:: Фрагмент текста
[27]. Нет ведь в рассказе тепла, это контур без наполнения. Сюда бы Лоуренса, создателя «Сыновей и любовников», которых Платонов мог читать пусть в плохом и сокращённом переводе, вышедшем у нас в 1926 году, в пору платоновского формирования как писателя. Слаб рассказ «Путешествие воробья», хотя и дорог мне, но по причинам не литературным. Невыразительно важное по замыслу «Возвращение». Платоновские романы, подобно «Мастеру и Маргарите» или «Доктору Живаго», от забвения спасла задержка в публикации или же просто запрет. «Чевенгур» и «Котлован» (как «Мы» или «Замок» и «Процесс») – мертвечина о мертвечине, нетворческая гомеопатия, попытка лечить подобное подобным, отражение состояния «современного духа» без объективного воссоздания. Не будь задержки с публикацией и запретов, все эти книги давно умерли бы собственной смертью.
Повесть «Впрок» добрые друзья писателя в хорошую минуту подсунули Сталину и, оправдывая их наилучшие ожидания, вождь на повесть обрушился, понятно, не по литературным причинам, но повесть в самом деле слабая. Камень с души моей упал, когда в телефонном разговоре с уже нынешним знатоком творчества Платонова я с того берега услышал: «Слабая повесть, что говорить». Взял бы вождь под защиту хорошую антиколхозную повесть, как защитил он замечательный антипролетарский мхатовский спектакль «Дни Турбиных» по роману Булгакова или нет – гадать не будем. Платоновский «Впрок» – пример сильного замысла и слабого исполнения. Повесть Платонова содержит образ-зерно, из которого могла бы вырасти глубочайшая вещь. «Он походил на хищного паука, из которого вырвали его нутро», – сказано о коллективизированном крестьянине. На фразу обратил моё внимание отец, он родился и вырос в деревне чеховских «Мужиков» и «В овраге», у него в коллективизацию сгинуло шесть дядьёв, потомков корреспондента Глеба Успенского, а я фразу пропустил, потому что повесть невыразительна.
::::
:: Исходные данные
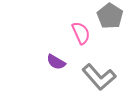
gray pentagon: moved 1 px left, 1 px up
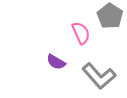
gray L-shape: moved 1 px up
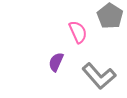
pink semicircle: moved 3 px left, 1 px up
purple semicircle: rotated 84 degrees clockwise
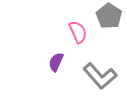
gray pentagon: moved 1 px left
gray L-shape: moved 1 px right
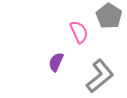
pink semicircle: moved 1 px right
gray L-shape: rotated 88 degrees counterclockwise
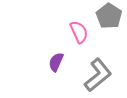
gray L-shape: moved 2 px left, 1 px up
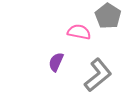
gray pentagon: moved 1 px left
pink semicircle: rotated 55 degrees counterclockwise
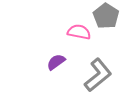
gray pentagon: moved 2 px left
purple semicircle: rotated 30 degrees clockwise
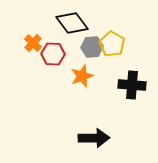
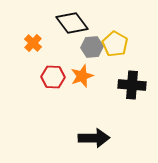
yellow pentagon: moved 3 px right
red hexagon: moved 23 px down
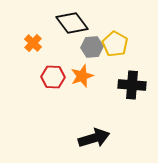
black arrow: rotated 16 degrees counterclockwise
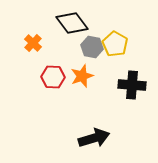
gray hexagon: rotated 15 degrees clockwise
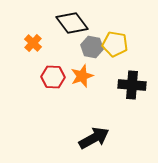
yellow pentagon: rotated 20 degrees counterclockwise
black arrow: rotated 12 degrees counterclockwise
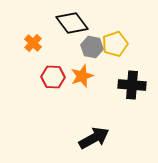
yellow pentagon: rotated 30 degrees counterclockwise
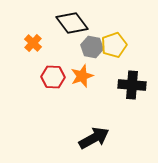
yellow pentagon: moved 1 px left, 1 px down
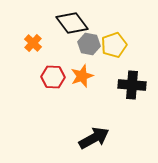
gray hexagon: moved 3 px left, 3 px up
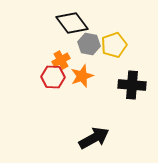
orange cross: moved 28 px right, 17 px down; rotated 18 degrees clockwise
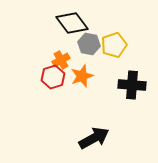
red hexagon: rotated 20 degrees counterclockwise
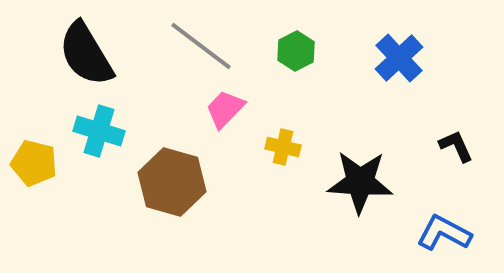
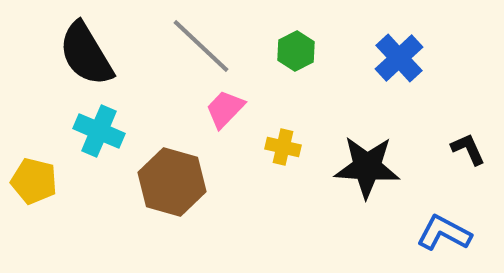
gray line: rotated 6 degrees clockwise
cyan cross: rotated 6 degrees clockwise
black L-shape: moved 12 px right, 3 px down
yellow pentagon: moved 18 px down
black star: moved 7 px right, 15 px up
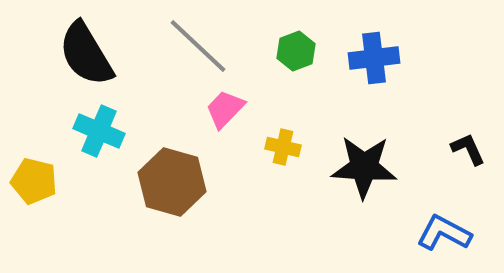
gray line: moved 3 px left
green hexagon: rotated 6 degrees clockwise
blue cross: moved 25 px left; rotated 36 degrees clockwise
black star: moved 3 px left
::::
**Что сделать**
A – В каком году у нас вышел перевод «Сыновей и любовников», согласно тексту о прозе Платонова?
B – Отредактируйте текст о прозе Платонова: заново приведите часть, которая начинается со слов «[27]. Нет ведь» и заканчивается словами «бы собственной смертью.», заменив в ней «нетворческая» на «бесплодная».
C – Перечислите все произведения Платонова, которые названы в тексте о его прозе.
Строки представляют собой отдельный материал и с текстом о прозе Платонова не связаны.

**Ответы по заданиям**
A – В 1926 году.

B –
[27]. Нет ведь в рассказе тепла, это контур без наполнения. Сюда бы Лоуренса, создателя «Сыновей и любовников», которых Платонов мог читать пусть в плохом и сокращённом переводе, вышедшем у нас в 1926 году, в пору платоновского формирования как писателя. Слаб рассказ «Путешествие воробья», хотя и дорог мне, но по причинам не литературным. Невыразительно важное по замыслу «Возвращение». Платоновские романы, подобно «Мастеру и Маргарите» или «Доктору Живаго», от забвения спасла задержка в публикации или же просто запрет. «Чевенгур» и «Котлован» (как «Мы» или «Замок» и «Процесс») – мертвечина о мертвечине, бесплодная гомеопатия, попытка лечить подобное подобным, отражение состояния «современного духа» без объективного воссоздания. Не будь задержки с публикацией и запретов, все эти книги давно умерли бы собственной смертью.

C – «Путешествие воробья», «Возвращение», «Чевенгур», «Котлован», «Впрок».